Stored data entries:

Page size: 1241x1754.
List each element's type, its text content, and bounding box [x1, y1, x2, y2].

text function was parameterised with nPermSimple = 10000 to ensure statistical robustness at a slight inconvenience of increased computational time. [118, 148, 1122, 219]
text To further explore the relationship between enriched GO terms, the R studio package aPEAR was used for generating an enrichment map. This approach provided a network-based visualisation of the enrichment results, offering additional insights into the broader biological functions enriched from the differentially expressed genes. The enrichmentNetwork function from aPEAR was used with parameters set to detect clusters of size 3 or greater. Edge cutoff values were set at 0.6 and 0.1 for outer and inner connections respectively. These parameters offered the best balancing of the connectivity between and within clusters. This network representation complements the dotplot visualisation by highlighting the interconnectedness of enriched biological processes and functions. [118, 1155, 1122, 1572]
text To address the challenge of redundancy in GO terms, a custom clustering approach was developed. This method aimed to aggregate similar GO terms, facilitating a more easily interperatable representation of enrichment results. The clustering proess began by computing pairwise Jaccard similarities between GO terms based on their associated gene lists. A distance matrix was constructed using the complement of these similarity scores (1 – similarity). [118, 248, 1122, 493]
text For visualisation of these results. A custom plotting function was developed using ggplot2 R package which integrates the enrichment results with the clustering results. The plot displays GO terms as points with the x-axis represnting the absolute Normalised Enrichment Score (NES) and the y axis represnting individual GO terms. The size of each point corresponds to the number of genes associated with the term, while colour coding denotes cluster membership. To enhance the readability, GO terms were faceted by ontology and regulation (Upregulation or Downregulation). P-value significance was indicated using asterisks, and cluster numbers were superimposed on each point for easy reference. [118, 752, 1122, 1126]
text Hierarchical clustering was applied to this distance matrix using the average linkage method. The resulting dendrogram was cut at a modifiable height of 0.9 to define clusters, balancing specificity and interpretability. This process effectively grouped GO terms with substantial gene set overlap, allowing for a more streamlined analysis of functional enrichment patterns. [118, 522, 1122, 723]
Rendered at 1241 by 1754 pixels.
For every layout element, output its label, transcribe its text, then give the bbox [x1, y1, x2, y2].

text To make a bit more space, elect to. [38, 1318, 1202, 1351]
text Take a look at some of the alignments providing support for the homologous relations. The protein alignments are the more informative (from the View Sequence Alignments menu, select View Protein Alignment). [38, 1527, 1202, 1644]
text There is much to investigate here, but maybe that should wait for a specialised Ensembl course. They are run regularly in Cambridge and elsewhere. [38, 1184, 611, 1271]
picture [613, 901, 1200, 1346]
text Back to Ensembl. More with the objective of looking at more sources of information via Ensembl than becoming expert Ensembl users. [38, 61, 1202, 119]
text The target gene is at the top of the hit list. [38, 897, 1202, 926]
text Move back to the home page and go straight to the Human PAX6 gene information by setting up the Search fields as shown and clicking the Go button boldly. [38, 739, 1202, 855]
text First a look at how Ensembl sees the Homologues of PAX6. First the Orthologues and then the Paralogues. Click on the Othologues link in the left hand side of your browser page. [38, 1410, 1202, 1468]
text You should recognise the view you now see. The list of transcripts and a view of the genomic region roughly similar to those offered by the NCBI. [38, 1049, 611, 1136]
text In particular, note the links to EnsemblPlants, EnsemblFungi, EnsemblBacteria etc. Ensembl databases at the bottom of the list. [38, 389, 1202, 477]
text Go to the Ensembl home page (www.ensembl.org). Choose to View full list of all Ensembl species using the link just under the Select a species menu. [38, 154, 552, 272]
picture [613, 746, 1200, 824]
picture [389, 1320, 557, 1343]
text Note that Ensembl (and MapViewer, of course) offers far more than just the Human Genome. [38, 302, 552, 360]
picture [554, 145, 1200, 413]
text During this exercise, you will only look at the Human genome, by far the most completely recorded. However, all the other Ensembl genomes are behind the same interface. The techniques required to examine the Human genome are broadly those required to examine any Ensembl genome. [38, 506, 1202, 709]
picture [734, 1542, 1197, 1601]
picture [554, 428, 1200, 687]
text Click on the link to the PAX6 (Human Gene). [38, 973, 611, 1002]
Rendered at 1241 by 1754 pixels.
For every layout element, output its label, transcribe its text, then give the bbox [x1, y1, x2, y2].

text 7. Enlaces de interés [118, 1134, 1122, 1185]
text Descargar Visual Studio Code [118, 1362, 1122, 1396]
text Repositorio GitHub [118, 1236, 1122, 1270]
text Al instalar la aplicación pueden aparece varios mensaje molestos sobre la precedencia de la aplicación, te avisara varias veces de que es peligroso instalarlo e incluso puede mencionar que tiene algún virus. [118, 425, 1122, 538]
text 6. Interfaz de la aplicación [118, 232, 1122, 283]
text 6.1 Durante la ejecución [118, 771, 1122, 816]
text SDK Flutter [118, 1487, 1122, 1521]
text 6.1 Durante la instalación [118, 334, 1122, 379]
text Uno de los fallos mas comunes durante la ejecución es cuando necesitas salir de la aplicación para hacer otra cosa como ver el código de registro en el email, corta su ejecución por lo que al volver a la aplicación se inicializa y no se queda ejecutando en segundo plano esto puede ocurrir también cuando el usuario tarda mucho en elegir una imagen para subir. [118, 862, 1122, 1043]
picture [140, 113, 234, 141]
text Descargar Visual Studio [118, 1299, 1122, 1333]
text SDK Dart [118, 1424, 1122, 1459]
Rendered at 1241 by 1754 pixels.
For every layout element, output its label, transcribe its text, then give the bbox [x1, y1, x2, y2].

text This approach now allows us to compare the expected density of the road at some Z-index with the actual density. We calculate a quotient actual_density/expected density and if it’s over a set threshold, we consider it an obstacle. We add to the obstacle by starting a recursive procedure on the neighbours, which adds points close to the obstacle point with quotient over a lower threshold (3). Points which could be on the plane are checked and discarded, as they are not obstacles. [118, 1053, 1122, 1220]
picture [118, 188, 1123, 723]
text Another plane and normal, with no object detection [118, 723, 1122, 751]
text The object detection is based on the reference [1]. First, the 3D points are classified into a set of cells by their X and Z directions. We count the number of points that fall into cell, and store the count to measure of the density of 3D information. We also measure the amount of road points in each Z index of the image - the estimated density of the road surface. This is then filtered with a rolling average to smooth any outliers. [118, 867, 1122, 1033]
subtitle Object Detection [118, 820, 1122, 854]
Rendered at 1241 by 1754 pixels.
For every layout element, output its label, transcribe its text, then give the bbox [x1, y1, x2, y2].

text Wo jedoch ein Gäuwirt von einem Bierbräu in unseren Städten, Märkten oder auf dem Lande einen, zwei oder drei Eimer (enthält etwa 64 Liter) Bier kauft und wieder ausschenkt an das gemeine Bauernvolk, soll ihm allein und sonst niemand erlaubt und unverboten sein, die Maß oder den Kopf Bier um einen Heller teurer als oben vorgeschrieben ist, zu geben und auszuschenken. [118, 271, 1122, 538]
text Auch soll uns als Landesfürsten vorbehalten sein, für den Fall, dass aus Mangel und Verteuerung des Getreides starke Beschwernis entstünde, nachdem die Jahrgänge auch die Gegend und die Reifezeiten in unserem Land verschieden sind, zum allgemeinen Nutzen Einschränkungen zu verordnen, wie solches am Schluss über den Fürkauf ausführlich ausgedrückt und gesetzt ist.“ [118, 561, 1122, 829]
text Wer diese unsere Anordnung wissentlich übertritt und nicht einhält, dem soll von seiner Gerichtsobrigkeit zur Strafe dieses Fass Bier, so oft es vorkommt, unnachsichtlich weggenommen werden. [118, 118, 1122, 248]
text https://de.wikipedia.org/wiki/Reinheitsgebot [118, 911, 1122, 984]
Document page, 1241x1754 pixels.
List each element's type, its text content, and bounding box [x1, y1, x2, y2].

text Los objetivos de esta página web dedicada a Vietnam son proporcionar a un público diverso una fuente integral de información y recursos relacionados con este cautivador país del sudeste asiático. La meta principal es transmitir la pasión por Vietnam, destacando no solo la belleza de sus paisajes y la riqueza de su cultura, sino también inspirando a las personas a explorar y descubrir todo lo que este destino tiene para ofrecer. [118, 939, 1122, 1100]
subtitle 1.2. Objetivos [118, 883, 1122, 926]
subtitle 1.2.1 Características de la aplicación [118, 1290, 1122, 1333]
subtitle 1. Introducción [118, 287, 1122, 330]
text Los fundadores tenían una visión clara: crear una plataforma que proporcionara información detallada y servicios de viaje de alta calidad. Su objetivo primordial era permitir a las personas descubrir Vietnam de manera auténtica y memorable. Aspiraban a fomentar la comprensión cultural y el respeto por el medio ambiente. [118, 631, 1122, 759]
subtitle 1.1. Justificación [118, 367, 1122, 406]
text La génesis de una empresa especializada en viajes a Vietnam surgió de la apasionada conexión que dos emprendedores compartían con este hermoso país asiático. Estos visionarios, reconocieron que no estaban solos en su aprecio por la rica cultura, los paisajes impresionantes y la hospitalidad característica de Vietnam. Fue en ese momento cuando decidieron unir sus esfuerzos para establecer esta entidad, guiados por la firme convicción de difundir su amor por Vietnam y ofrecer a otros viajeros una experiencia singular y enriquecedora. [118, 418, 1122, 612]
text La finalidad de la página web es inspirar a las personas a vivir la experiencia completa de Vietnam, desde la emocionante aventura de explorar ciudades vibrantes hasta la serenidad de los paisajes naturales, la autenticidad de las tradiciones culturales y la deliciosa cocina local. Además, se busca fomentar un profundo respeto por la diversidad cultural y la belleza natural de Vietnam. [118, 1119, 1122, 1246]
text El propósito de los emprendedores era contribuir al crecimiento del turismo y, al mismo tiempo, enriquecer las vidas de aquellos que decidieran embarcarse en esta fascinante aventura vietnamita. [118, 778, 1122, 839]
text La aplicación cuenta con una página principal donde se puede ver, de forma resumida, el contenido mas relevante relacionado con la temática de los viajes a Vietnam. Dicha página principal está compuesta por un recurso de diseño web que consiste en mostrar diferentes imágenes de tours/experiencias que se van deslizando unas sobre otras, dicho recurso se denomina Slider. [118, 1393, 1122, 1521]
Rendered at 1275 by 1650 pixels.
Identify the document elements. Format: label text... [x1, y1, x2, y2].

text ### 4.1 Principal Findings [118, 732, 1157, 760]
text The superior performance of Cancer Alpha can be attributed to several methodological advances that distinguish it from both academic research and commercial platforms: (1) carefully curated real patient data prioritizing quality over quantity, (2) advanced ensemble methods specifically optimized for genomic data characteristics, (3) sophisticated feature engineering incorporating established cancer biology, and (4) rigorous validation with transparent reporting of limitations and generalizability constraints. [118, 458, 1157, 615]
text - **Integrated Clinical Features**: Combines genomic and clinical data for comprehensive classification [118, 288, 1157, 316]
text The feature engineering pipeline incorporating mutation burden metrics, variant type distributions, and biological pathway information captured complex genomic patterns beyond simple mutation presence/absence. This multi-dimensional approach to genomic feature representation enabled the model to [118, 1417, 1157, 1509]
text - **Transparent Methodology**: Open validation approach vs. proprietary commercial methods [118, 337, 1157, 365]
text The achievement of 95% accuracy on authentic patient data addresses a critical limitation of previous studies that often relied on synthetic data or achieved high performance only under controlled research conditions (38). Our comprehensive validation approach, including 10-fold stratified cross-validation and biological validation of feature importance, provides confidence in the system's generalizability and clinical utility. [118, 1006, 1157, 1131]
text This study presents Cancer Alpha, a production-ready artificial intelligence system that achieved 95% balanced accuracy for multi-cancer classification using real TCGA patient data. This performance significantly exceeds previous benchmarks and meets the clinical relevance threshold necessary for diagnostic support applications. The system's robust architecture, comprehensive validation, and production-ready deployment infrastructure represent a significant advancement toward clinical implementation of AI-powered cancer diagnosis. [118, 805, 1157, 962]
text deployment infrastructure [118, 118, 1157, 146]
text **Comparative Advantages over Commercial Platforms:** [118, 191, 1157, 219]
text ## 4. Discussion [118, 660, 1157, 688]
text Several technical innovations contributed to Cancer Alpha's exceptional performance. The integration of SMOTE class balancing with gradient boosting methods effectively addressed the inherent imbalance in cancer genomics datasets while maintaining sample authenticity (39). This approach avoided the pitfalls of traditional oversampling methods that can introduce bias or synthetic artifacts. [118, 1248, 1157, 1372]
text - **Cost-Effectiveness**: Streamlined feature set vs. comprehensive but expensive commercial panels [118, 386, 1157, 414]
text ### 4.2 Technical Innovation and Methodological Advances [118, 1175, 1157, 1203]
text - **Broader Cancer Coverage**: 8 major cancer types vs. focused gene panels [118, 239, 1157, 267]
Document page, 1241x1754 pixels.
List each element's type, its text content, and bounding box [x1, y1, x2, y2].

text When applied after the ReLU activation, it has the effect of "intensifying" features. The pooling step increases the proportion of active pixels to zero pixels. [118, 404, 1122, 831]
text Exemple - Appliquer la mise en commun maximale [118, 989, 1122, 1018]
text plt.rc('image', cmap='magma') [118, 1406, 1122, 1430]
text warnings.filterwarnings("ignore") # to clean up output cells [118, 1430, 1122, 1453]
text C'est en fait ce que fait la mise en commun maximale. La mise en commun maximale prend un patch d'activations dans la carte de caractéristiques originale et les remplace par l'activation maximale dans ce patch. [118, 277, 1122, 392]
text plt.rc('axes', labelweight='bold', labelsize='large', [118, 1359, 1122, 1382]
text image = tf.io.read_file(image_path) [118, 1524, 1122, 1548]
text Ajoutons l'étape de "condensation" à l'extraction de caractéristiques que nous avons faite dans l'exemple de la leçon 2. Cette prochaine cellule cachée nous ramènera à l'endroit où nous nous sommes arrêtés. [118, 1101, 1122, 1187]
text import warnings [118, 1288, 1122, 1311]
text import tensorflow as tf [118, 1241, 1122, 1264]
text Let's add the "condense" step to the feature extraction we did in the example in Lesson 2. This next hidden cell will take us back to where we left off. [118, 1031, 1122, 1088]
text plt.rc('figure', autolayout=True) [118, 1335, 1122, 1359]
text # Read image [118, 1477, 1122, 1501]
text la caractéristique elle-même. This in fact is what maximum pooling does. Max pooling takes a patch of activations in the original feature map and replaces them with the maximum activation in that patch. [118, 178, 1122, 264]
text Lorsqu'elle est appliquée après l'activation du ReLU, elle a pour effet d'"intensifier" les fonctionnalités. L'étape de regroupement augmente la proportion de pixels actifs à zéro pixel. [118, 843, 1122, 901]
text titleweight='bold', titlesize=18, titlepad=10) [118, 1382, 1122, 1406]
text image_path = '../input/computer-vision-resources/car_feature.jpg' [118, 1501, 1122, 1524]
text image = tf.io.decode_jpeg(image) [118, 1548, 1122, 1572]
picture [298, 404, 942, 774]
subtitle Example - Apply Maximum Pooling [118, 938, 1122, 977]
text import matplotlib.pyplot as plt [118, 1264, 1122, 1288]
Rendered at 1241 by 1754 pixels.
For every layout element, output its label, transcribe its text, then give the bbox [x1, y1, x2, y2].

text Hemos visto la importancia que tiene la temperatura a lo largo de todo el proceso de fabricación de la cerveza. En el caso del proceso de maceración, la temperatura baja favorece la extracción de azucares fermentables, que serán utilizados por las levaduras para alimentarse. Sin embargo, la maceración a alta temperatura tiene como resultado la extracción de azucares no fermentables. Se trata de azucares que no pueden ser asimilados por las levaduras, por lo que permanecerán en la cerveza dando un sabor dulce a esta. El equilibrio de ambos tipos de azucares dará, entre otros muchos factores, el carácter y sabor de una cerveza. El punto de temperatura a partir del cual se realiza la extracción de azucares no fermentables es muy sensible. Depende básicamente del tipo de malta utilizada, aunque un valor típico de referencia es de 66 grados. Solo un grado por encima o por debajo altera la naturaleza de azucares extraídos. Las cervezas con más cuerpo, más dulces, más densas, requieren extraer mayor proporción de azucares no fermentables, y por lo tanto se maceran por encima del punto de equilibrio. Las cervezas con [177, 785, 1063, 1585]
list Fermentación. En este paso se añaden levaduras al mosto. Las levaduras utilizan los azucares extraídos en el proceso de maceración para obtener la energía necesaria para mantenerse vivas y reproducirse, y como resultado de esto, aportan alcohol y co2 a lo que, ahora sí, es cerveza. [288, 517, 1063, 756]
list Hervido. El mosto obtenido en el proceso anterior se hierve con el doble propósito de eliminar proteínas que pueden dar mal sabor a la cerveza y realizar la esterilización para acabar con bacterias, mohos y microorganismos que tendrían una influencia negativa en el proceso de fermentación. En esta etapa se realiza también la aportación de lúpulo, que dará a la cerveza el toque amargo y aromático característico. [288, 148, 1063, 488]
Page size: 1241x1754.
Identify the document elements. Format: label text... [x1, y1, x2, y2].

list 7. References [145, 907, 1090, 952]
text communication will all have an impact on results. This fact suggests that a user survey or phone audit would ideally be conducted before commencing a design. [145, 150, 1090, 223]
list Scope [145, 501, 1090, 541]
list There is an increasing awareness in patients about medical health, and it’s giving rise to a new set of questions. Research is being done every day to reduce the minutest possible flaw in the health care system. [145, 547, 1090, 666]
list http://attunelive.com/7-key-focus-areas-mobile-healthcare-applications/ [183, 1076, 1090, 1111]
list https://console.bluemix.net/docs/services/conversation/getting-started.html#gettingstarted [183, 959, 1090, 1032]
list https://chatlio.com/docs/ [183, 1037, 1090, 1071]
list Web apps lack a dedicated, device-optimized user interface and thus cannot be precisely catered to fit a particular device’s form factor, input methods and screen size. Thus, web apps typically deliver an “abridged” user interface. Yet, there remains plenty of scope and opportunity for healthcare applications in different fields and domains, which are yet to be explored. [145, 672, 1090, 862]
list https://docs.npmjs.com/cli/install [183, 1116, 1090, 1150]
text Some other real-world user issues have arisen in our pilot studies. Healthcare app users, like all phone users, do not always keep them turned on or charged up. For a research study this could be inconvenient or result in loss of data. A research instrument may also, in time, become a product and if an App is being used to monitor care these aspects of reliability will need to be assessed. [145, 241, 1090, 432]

Exercise aim: Scan the records above for the string "fields", then select every line that holds it.

Written response:
text Move back to the home page and go straight to the Human PAX6 gene information by setting up the Search fields as shown and clicking the Go button boldly. [38, 739, 1202, 855]
list Web apps lack a dedicated, device-optimized user interface and thus cannot be precisely catered to fit a particular device’s form factor, input methods and screen size. Thus, web apps typically deliver an “abridged” user interface. Yet, there remains plenty of scope and opportunity for healthcare applications in different fields and domains, which are yet to be explored. [145, 672, 1090, 862]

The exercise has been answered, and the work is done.